Comment 1 tvanberlo@vangenechten.com 2019-08-29 07:14:08 UTC

What I forgot to mention and the reason I opened this as a bug report for gluster fuse:
When this happens we tested on a gluster mount to see where the files were written to, and on only 2 of the 3 members the data (metadata for arbiter) was written.
The file was not found on 1 member of the gluster cluster.
When we remounted our gluster mounts(like described in the opening post), the healing finished and no other files were added to the 'files to heal list'.

Yesterday a gluster member node was rebooted and today I repeated the test to see where the data is written to. Now all data is written to all members but the heal is still in progress.

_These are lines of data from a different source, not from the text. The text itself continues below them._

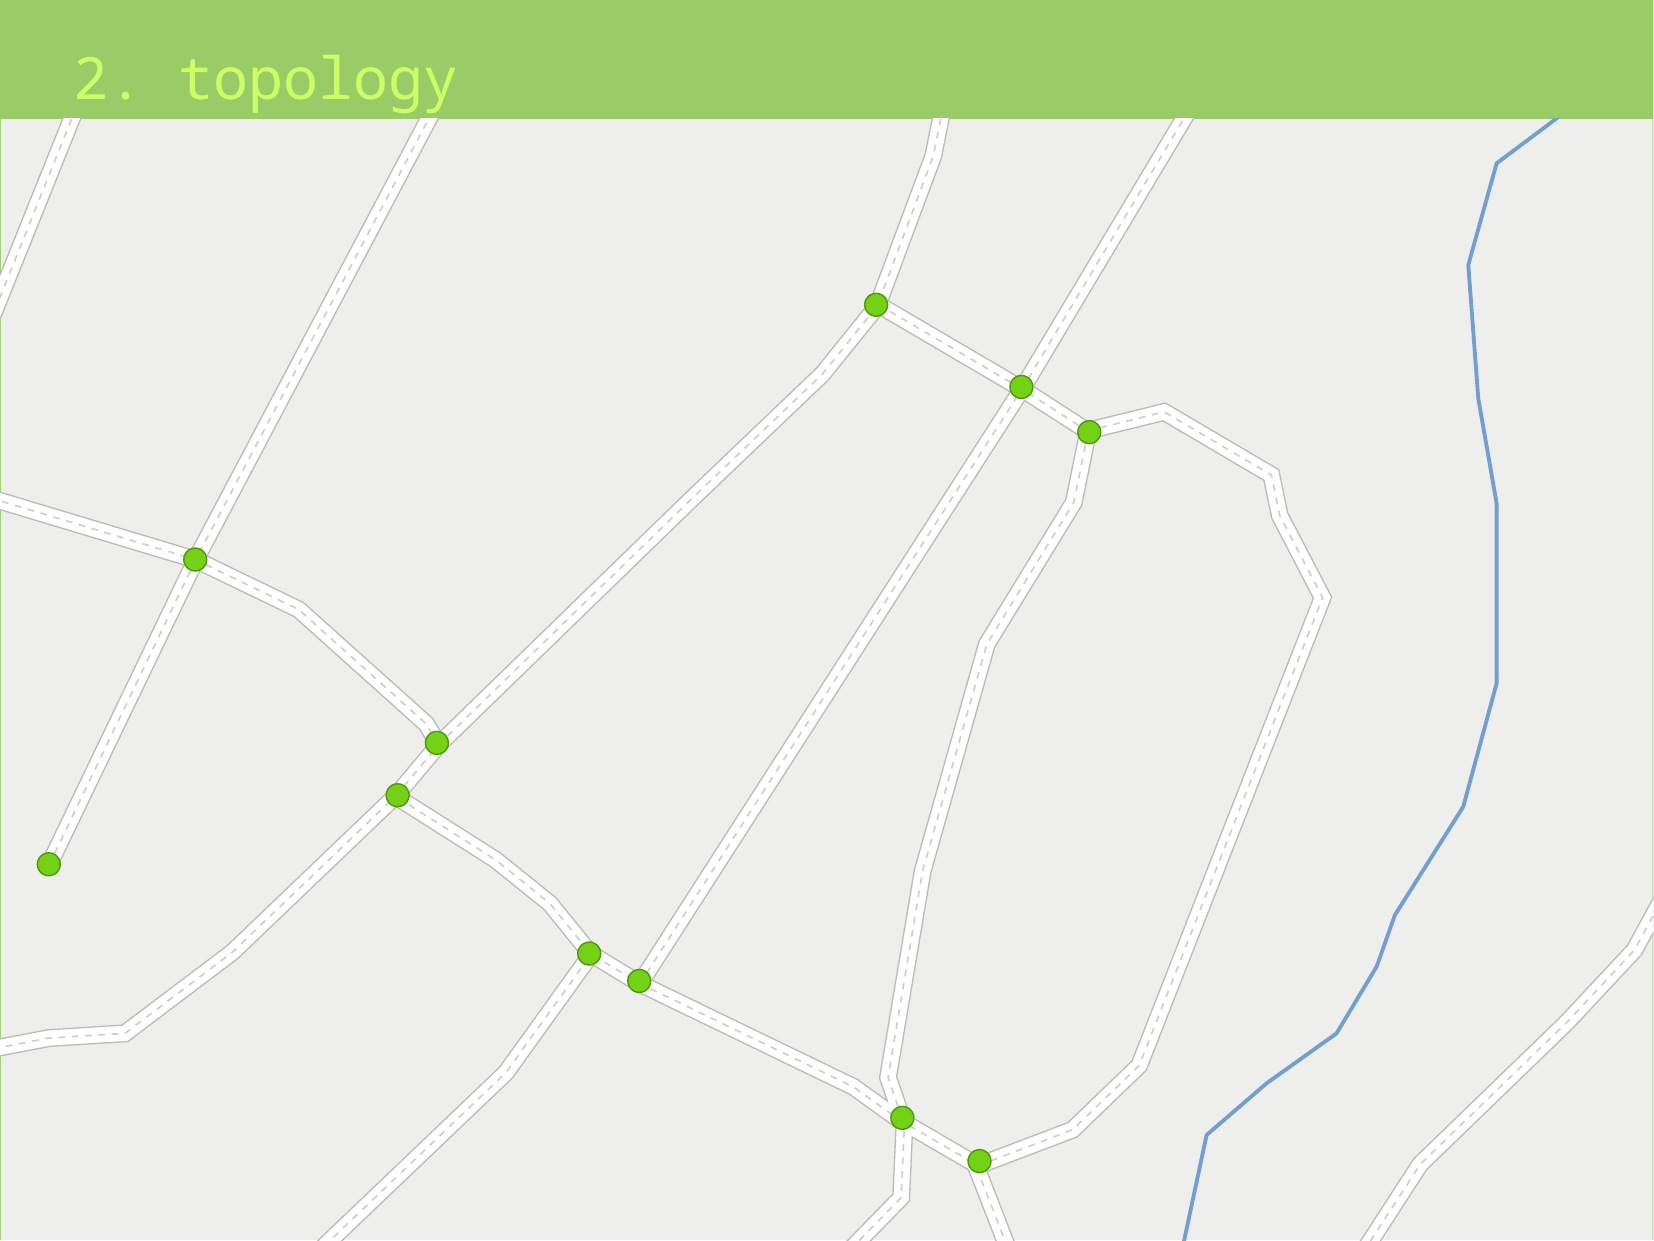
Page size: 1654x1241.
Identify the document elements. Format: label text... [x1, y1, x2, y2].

picture [0, 118, 1654, 1241]
text_box 2. topology [59, 29, 474, 115]
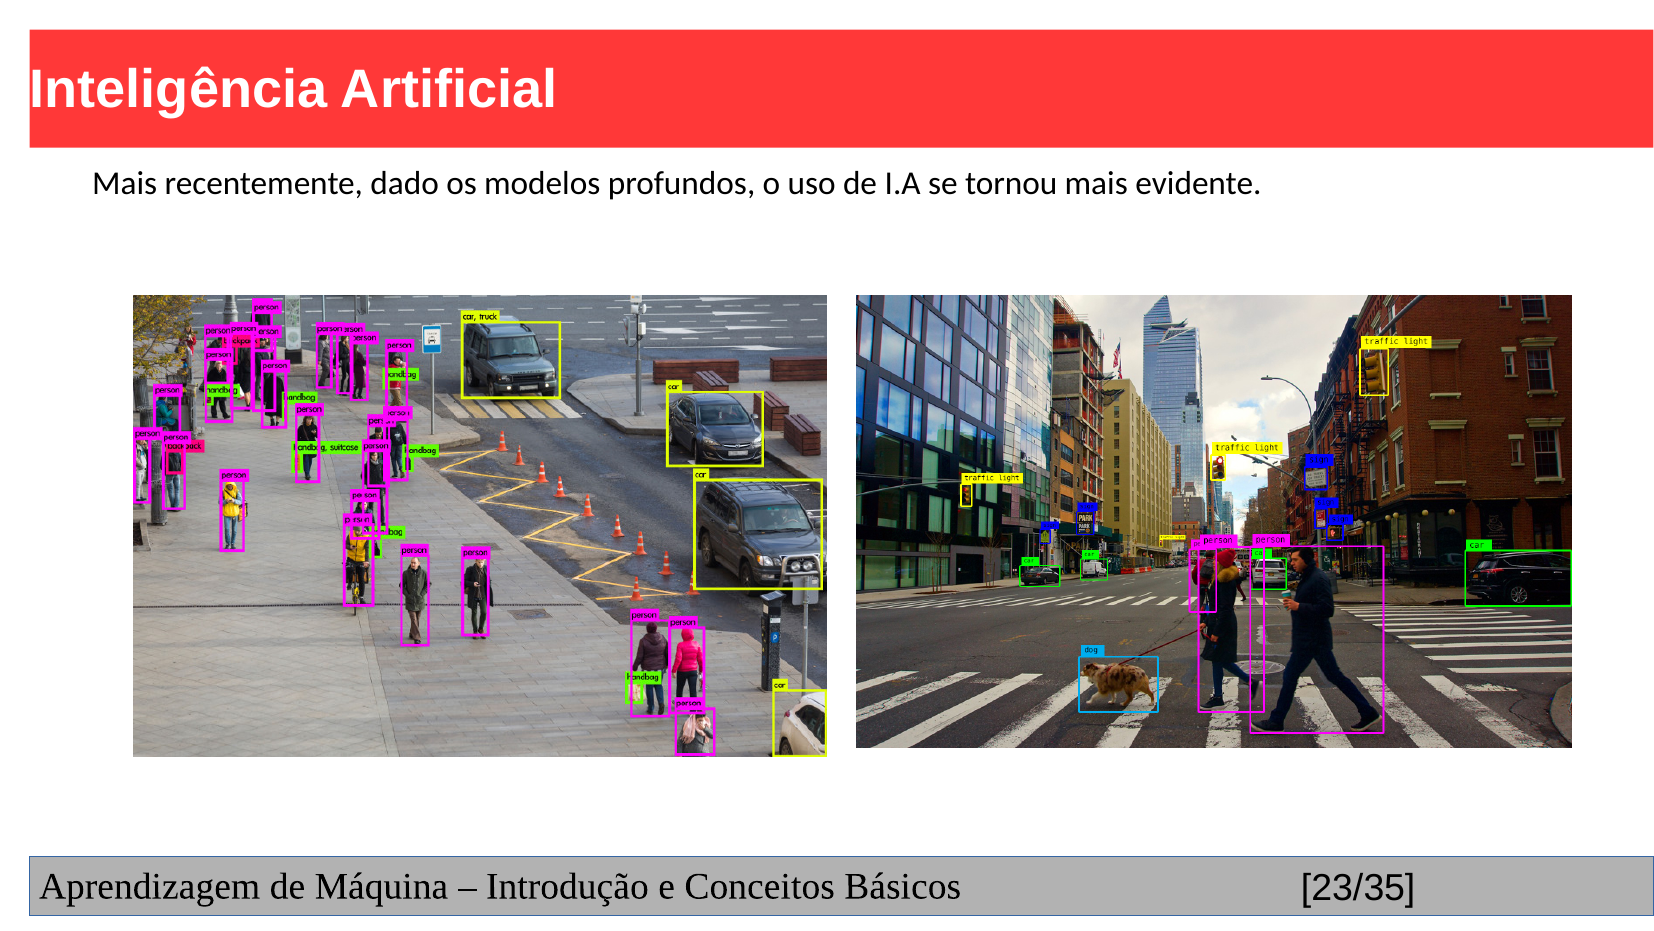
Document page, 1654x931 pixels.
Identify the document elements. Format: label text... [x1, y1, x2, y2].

text_box Mais recentemente, dado os modelos profundos, o uso de I.A se tornou mais evidente. [77, 153, 1594, 931]
title Inteligência Artificial [29, 29, 1654, 148]
picture [133, 295, 827, 757]
picture [856, 295, 1572, 748]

How long does it take for a gluster mount to notice a reappearing member and to write to a node that was down?

Comment 2 tvanberlo@vangenechten.com 2019-09-05 12:55:35 UTC

The cluster has been reinstalled with the latest version(ovirt + hci). Now the heal is fast and reliable. I won't be able to provide more info.

Comment 3 tvanberlo@vangenechten.com 2019-09-05 14:56:34 UTC

Apparently the issue reappeared when I rebooted a second node (the arbiter).
So on a freshly installed system the issue is also present.

Comment 4 tvanberlo@vangenechten.com 2019-09-06 14:05:59 UTC

I tracked the issue to the firewall. When the firewall is disabled, the gluster volume heals fast. But when the firewall is enabled it never ends healing.
Disabling the firewall causes other issues in ovirt, so this is not advisable. (all vms went offline and moved to 1 hypervisor and migration couldn't be done)

I'm closing this bug report, because it seems to be an ovirt related issue.